Die Politik muss laut den Gesellschaften die Infrastrukturen dafür schaffen, dass die Fähigkeiten zum Leben retten bereits in der Schule vermittelt werden und in allen Lebensphasen und -bereichen auch im Erwachsenenalter unterstützt und aufrechterhalten werden. Das Thema sollte daher in einem nationalen Gesundheitsziel festgeschrieben werden.

Wichtig sei außerdem die postmortale Aufarbeitung eines plötzlichen Herztodes, aber auch die klinische Aufarbeitung eines überlebten Herz-Kreislauf-Stillstands – unter anderem, um eine genetische Erkrankung zu erkennen und Familienangehörige in besondere Präventionsprogramme aufzunehmen. „Gegenwärtig finden die erforderlichen Untersuchungen nach plötzlichem Herz-Kreislauf-Stillstand und erfolgloser Reanimation nur fragmentiert statt, da kein systematischer Prozess für die regelhafte Durchführung in Deutschland etabliert ist“, kritisiert die Autorengruppe.

Sie fordern ebenso, dass die bislang getrennten Welten der Reanimationsversorgung – etwa die Leitstelle am Beginn der Überlebenskette und die Kliniken an deren Ende – zu einer Handlungseinheit zusammenwachsen müssten.

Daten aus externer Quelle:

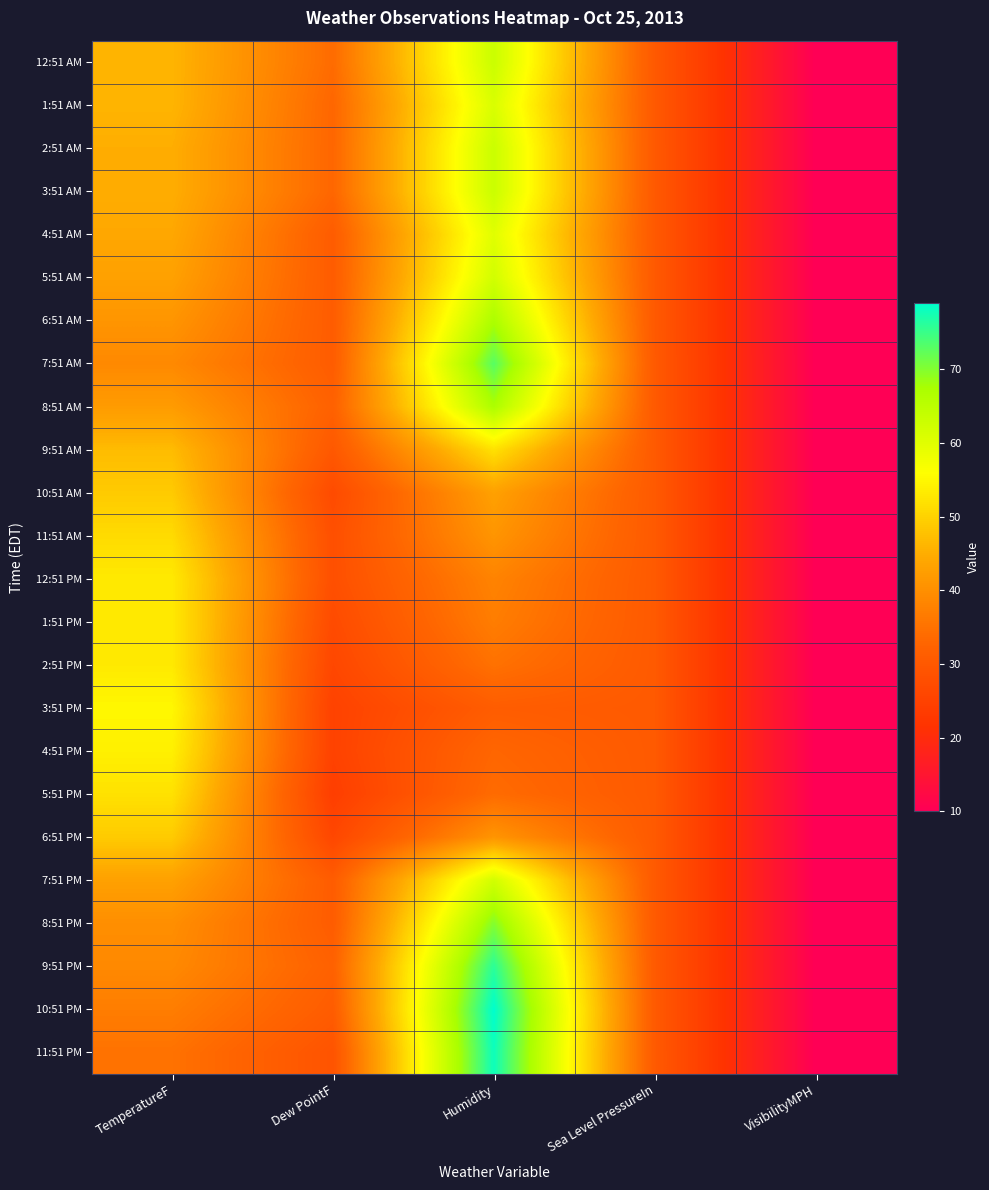

At TemperatureF, list the series in order from smallest to largest.

11:51 PM, 10:51 PM, 7:51 AM, 9:51 PM, 8:51 PM, 6:51 AM, 8:51 AM, 5:51 AM, 7:51 PM, 4:51 AM, 2:51 AM, 3:51 AM, 12:51 AM, 1:51 AM, 9:51 AM, 10:51 AM, 6:51 PM, 11:51 AM, 5:51 PM, 12:51 PM, 1:51 PM, 2:51 PM, 4:51 PM, 3:51 PM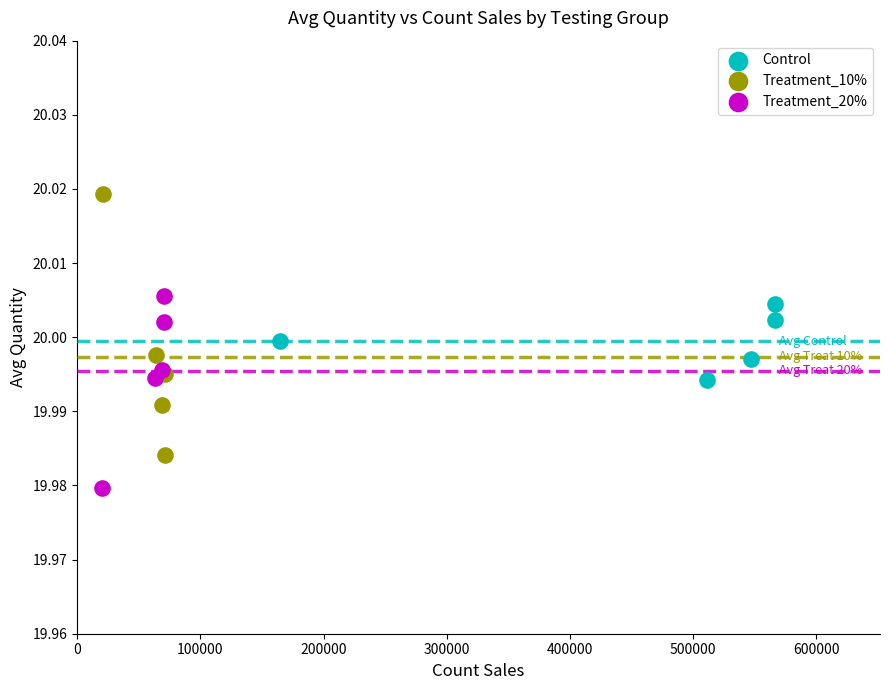

Which series contains the highest Y value?

Treatment_10%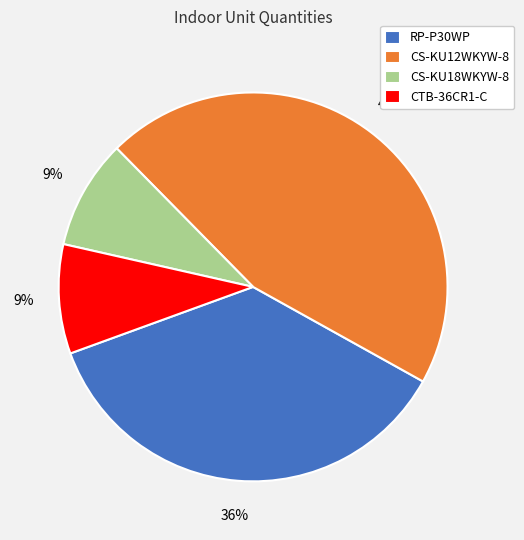

How many segments does this pie chart have?

4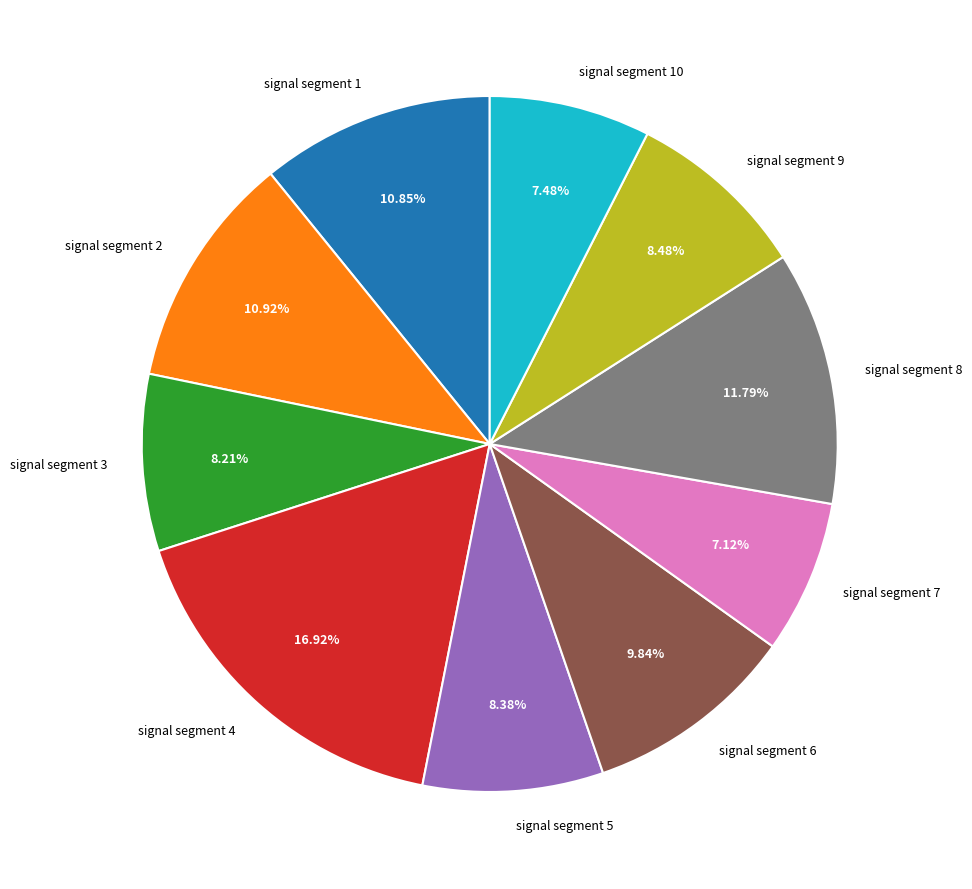

To the nearest percent, what percentage of the pie is signal segment 9?

8%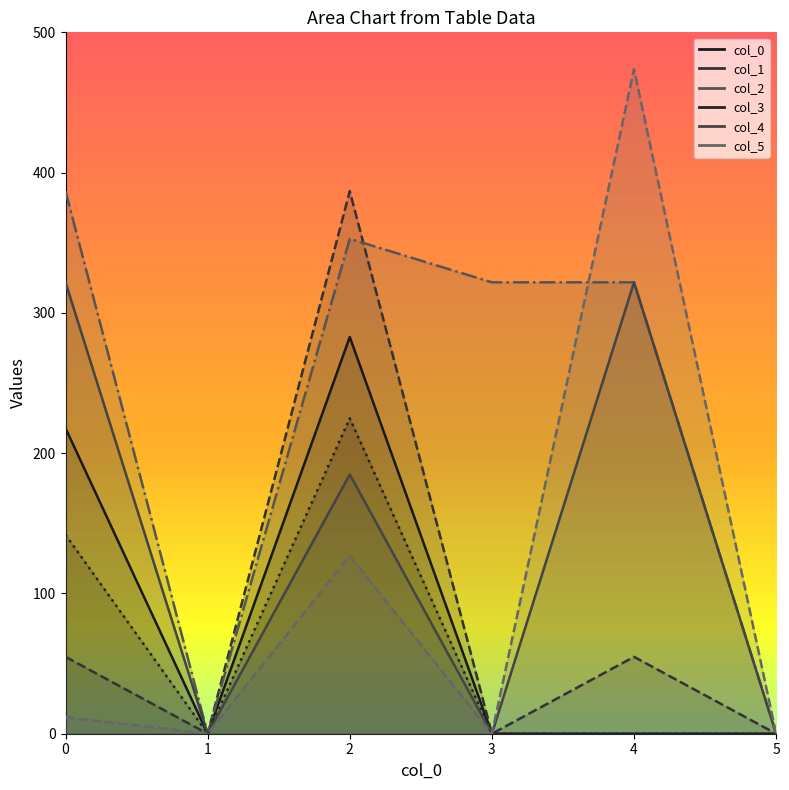

What is the difference between the second highest and minimum values in the col_3 series?

141.8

Interaktion müsse gefördert, eine offene Kommunikation gewährleistet und Feedbackmechanismen strukturiert werden. All dies sei strukturell in Deutschland bislang nicht implementiert.

Die Gesellschaften hatten zehn Thesen für eine höhere Quote geretteter Menschen nach Herz-Kreislauf-Stillstand bereits vor rund zehn Jahren in den sogenannten Bad Boller Reanimationsgesprächen entwickelt. Dessen Ergebnisse hat die Gruppe jetzt weiterentwickelt.

Eine der durch die Formulierung der zehn Thesen 2014 inzwischen implementierten Errungenschaften ist laut den Gesellschaften der Aufbau von speziellen Cardiac Arrest Centern in Kliniken, die eine spezialisierte Krankenhausbehandlung während und nach der Wiederbelebung gewährleisten. In ihrem Thesen-Update betonen die Experten nochmals deren Bedeutung. „Die Behandlung in einem Cardiac Arrest Center ist durch die fachliche Kompetenz, die apparative Ausstattung und die enge interdisziplinäre Kooperation mit einer besseren Überlebensrate sowie einem besseren neurologischen Behandlungsergebnis verbunden“, erläutern sie.